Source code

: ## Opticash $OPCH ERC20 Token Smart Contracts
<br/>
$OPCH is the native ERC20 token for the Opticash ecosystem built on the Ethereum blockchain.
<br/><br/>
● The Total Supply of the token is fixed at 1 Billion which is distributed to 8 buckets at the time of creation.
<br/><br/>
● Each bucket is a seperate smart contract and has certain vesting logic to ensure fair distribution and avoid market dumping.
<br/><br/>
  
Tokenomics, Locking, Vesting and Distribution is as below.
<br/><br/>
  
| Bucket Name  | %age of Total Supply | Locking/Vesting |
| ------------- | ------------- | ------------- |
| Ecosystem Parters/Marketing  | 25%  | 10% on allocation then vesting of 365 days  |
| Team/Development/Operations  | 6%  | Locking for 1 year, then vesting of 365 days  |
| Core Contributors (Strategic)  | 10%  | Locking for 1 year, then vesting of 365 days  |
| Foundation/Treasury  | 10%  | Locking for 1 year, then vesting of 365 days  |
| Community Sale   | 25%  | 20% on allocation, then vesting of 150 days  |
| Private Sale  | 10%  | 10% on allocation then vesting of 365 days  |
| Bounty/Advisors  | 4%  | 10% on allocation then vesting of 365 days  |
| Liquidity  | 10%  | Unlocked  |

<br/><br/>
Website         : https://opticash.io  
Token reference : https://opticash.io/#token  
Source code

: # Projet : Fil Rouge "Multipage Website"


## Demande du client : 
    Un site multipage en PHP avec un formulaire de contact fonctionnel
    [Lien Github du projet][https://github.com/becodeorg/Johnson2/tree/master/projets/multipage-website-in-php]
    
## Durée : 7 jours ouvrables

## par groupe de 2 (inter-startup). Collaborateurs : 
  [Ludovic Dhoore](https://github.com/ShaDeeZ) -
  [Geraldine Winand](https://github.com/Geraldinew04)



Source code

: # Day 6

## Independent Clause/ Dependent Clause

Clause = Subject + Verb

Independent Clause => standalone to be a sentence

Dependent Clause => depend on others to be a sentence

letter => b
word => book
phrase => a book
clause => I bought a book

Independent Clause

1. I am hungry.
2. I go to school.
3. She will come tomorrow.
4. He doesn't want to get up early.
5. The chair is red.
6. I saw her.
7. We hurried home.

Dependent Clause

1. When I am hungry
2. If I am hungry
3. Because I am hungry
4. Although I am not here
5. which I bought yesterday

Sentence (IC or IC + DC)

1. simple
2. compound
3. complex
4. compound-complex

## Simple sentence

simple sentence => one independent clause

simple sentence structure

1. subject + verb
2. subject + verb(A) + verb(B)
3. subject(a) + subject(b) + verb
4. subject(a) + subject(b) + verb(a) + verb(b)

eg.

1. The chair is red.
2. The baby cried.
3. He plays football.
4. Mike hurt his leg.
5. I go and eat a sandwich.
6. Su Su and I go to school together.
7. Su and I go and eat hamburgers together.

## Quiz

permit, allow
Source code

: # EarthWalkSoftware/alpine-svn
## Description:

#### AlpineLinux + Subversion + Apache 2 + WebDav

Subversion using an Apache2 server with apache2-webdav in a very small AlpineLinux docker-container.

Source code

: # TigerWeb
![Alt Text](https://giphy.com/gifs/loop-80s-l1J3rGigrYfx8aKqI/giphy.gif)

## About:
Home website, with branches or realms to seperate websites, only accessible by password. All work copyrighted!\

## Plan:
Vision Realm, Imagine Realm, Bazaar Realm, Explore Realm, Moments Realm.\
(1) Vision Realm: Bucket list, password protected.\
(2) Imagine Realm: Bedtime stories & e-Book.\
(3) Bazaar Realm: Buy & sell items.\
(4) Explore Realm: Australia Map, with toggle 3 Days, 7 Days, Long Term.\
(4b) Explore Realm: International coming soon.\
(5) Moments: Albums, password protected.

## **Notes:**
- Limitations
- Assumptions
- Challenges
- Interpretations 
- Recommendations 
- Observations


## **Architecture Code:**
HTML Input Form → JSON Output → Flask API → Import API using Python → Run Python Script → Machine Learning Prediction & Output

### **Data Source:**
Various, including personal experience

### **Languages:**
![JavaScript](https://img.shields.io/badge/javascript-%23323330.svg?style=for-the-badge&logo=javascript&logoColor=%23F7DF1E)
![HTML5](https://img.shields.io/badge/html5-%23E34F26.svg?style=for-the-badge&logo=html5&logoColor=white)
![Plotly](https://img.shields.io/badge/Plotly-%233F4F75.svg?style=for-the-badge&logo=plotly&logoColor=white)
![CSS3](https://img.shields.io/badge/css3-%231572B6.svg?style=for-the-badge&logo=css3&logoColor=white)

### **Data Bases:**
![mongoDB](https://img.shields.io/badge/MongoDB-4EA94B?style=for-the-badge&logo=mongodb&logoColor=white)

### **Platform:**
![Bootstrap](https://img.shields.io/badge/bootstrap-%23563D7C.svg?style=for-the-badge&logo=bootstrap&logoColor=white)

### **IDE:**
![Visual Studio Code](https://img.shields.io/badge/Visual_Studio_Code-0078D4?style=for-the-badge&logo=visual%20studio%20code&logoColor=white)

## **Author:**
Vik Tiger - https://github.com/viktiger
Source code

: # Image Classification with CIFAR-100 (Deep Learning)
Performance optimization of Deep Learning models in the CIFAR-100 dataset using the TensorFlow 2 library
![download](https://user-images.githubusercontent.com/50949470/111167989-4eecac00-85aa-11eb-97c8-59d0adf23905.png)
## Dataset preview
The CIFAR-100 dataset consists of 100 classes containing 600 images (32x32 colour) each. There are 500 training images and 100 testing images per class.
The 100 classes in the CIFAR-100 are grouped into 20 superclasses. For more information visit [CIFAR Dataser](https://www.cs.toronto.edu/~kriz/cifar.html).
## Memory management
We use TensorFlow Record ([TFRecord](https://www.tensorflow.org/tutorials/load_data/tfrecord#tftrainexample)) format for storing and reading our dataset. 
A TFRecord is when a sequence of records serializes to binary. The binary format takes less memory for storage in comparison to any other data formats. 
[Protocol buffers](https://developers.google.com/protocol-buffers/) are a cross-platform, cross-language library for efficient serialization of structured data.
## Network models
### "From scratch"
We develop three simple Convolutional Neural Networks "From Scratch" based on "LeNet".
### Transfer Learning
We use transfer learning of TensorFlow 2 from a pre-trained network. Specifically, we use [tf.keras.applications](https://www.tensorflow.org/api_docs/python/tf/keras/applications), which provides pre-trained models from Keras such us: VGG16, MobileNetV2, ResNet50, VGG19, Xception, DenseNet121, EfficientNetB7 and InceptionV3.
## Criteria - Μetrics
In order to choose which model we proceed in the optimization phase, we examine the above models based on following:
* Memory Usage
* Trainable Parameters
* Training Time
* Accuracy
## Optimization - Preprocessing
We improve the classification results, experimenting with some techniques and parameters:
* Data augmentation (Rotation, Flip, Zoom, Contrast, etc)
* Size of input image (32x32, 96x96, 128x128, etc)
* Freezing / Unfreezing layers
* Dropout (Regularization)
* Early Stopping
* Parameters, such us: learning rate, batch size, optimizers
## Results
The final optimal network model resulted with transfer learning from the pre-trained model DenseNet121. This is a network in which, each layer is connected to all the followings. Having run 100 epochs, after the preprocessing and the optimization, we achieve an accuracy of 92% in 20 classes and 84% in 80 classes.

════════════════

§ **Assignment**: Render every line of the listing above as a numbered list, omitting any blank lines.

§ **Result**:
1. Source code
2. : ## Opticash $OPCH ERC20 Token Smart Contracts
3. <br/>
4. $OPCH is the native ERC20 token for the Opticash ecosystem built on the Ethereum blockchain.
5. <br/><br/>
6. ● The Total Supply of the token is fixed at 1 Billion which is distributed to 8 buckets at the time of creation.
7. <br/><br/>
8. ● Each bucket is a seperate smart contract and has certain vesting logic to ensure fair distribution and avoid market dumping.
9. <br/><br/>
10. Tokenomics, Locking, Vesting and Distribution is as below.
11. <br/><br/>
12. | Bucket Name  | %age of Total Supply | Locking/Vesting |
13. | ------------- | ------------- | ------------- |
14. | Ecosystem Parters/Marketing  | 25%  | 10% on allocation then vesting of 365 days  |
15. | Team/Development/Operations  | 6%  | Locking for 1 year, then vesting of 365 days  |
16. | Core Contributors (Strategic)  | 10%  | Locking for 1 year, then vesting of 365 days  |
17. | Foundation/Treasury  | 10%  | Locking for 1 year, then vesting of 365 days  |
18. | Community Sale   | 25%  | 20% on allocation, then vesting of 150 days  |
19. | Private Sale  | 10%  | 10% on allocation then vesting of 365 days  |
20. | Bounty/Advisors  | 4%  | 10% on allocation then vesting of 365 days  |
21. | Liquidity  | 10%  | Unlocked  |
22. <br/><br/>
23. Website         : https://opticash.io  
24. Token reference : https://opticash.io/#token  
25. Source code
26. : # Projet : Fil Rouge "Multipage Website"
27. ## Demande du client : 
28.     Un site multipage en PHP avec un formulaire de contact fonctionnel
29.     [Lien Github du projet][https://github.com/becodeorg/Johnson2/tree/master/projets/multipage-website-in-php]
30. ## Durée : 7 jours ouvrables
31. ## par groupe de 2 (inter-startup). Collaborateurs : 
32.   [Ludovic Dhoore](https://github.com/ShaDeeZ) -
33.   [Geraldine Winand](https://github.com/Geraldinew04)
34. Source code
35. : # Day 6
36. ## Independent Clause/ Dependent Clause
37. Clause = Subject + Verb
38. Independent Clause => standalone to be a sentence
39. Dependent Clause => depend on others to be a sentence
40. letter => b
41. word => book
42. phrase => a book
43. clause => I bought a book
44. Independent Clause
45. 1. I am hungry.
46. 2. I go to school.
47. 3. She will come tomorrow.
48. 4. He doesn't want to get up early.
49. 5. The chair is red.
50. 6. I saw her.
51. 7. We hurried home.
52. Dependent Clause
53. 1. When I am hungry
54. 2. If I am hungry
55. 3. Because I am hungry
56. 4. Although I am not here
57. 5. which I bought yesterday
58. Sentence (IC or IC + DC)
59. 1. simple
60. 2. compound
61. 3. complex
62. 4. compound-complex
63. ## Simple sentence
64. simple sentence => one independent clause
65. simple sentence structure
66. 1. subject + verb
67. 2. subject + verb(A) + verb(B)
68. 3. subject(a) + subject(b) + verb
69. 4. subject(a) + subject(b) + verb(a) + verb(b)
70. eg.
71. 1. The chair is red.
72. 2. The baby cried.
73. 3. He plays football.
74. 4. Mike hurt his leg.
75. 5. I go and eat a sandwich.
76. 6. Su Su and I go to school together.
77. 7. Su and I go and eat hamburgers together.
78. ## Quiz
79. permit, allow
80. Source code
81. : # EarthWalkSoftware/alpine-svn
82. ## Description:
83. #### AlpineLinux + Subversion + Apache 2 + WebDav
84. Subversion using an Apache2 server with apache2-webdav in a very small AlpineLinux docker-container.
85. Source code
86. : # TigerWeb
87. ![Alt Text](https://giphy.com/gifs/loop-80s-l1J3rGigrYfx8aKqI/giphy.gif)
88. ## About:
89. Home website, with branches or realms to seperate websites, only accessible by password. All work copyrighted!\
90. ## Plan:
91. Vision Realm, Imagine Realm, Bazaar Realm, Explore Realm, Moments Realm.\
92. (1) Vision Realm: Bucket list, password protected.\
93. (2) Imagine Realm: Bedtime stories & e-Book.\
94. (3) Bazaar Realm: Buy & sell items.\
95. (4) Explore Realm: Australia Map, with toggle 3 Days, 7 Days, Long Term.\
96. (4b) Explore Realm: International coming soon.\
97. (5) Moments: Albums, password protected.
98. ## **Notes:**
99. - Limitations
100. - Assumptions
101. - Challenges
102. - Interpretations 
103. - Recommendations 
104. - Observations
105. ## **Architecture Code:**
106. HTML Input Form → JSON Output → Flask API → Import API using Python → Run Python Script → Machine Learning Prediction & Output
107. ### **Data Source:**
108. Various, including personal experience
109. ### **Languages:**
110. ![JavaScript](https://img.shields.io/badge/javascript-%23323330.svg?style=for-the-badge&logo=javascript&logoColor=%23F7DF1E)
111. ![HTML5](https://img.shields.io/badge/html5-%23E34F26.svg?style=for-the-badge&logo=html5&logoColor=white)
112. ![Plotly](https://img.shields.io/badge/Plotly-%233F4F75.svg?style=for-the-badge&logo=plotly&logoColor=white)
113. ![CSS3](https://img.shields.io/badge/css3-%231572B6.svg?style=for-the-badge&logo=css3&logoColor=white)
114. ### **Data Bases:**
115. ![mongoDB](https://img.shields.io/badge/MongoDB-4EA94B?style=for-the-badge&logo=mongodb&logoColor=white)
116. ### **Platform:**
117. ![Bootstrap](https://img.shields.io/badge/bootstrap-%23563D7C.svg?style=for-the-badge&logo=bootstrap&logoColor=white)
118. ### **IDE:**
119. ![Visual Studio Code](https://img.shields.io/badge/Visual_Studio_Code-0078D4?style=for-the-badge&logo=visual%20studio%20code&logoColor=white)
120. ## **Author:**
121. Vik Tiger - https://github.com/viktiger
122. Source code
123. : # Image Classification with CIFAR-100 (Deep Learning)
124. Performance optimization of Deep Learning models in the CIFAR-100 dataset using the TensorFlow 2 library
125. ![download](https://user-images.githubusercontent.com/50949470/111167989-4eecac00-85aa-11eb-97c8-59d0adf23905.png)
126. ## Dataset preview
127. The CIFAR-100 dataset consists of 100 classes containing 600 images (32x32 colour) each. There are 500 training images and 100 testing images per class.
128. The 100 classes in the CIFAR-100 are grouped into 20 superclasses. For more information visit [CIFAR Dataser](https://www.cs.toronto.edu/~kriz/cifar.html).
129. ## Memory management
130. We use TensorFlow Record ([TFRecord](https://www.tensorflow.org/tutorials/load_data/tfrecord#tftrainexample)) format for storing and reading our dataset. 
131. A TFRecord is when a sequence of records serializes to binary. The binary format takes less memory for storage in comparison to any other data formats. 
132. [Protocol buffers](https://developers.google.com/protocol-buffers/) are a cross-platform, cross-language library for efficient serialization of structured data.
133. ## Network models
134. ### "From scratch"
135. We develop three simple Convolutional Neural Networks "From Scratch" based on "LeNet".
136. ### Transfer Learning
137. We use transfer learning of TensorFlow 2 from a pre-trained network. Specifically, we use [tf.keras.applications](https://www.tensorflow.org/api_docs/python/tf/keras/applications), which provides pre-trained models from Keras such us: VGG16, MobileNetV2, ResNet50, VGG19, Xception, DenseNet121, EfficientNetB7 and InceptionV3.
138. ## Criteria - Μetrics
139. In order to choose which model we proceed in the optimization phase, we examine the above models based on following:
140. * Memory Usage
141. * Trainable Parameters
142. * Training Time
143. * Accuracy
144. ## Optimization - Preprocessing
145. We improve the classification results, experimenting with some techniques and parameters:
146. * Data augmentation (Rotation, Flip, Zoom, Contrast, etc)
147. * Size of input image (32x32, 96x96, 128x128, etc)
148. * Freezing / Unfreezing layers
149. * Dropout (Regularization)
150. * Early Stopping
151. * Parameters, such us: learning rate, batch size, optimizers
152. ## Results
153. The final optimal network model resulted with transfer learning from the pre-trained model DenseNet121. This is a network in which, each layer is connected to all the followings. Having run 100 epochs, after the preprocessing and the optimization, we achieve an accuracy of 92% in 20 classes and 84% in 80 classes.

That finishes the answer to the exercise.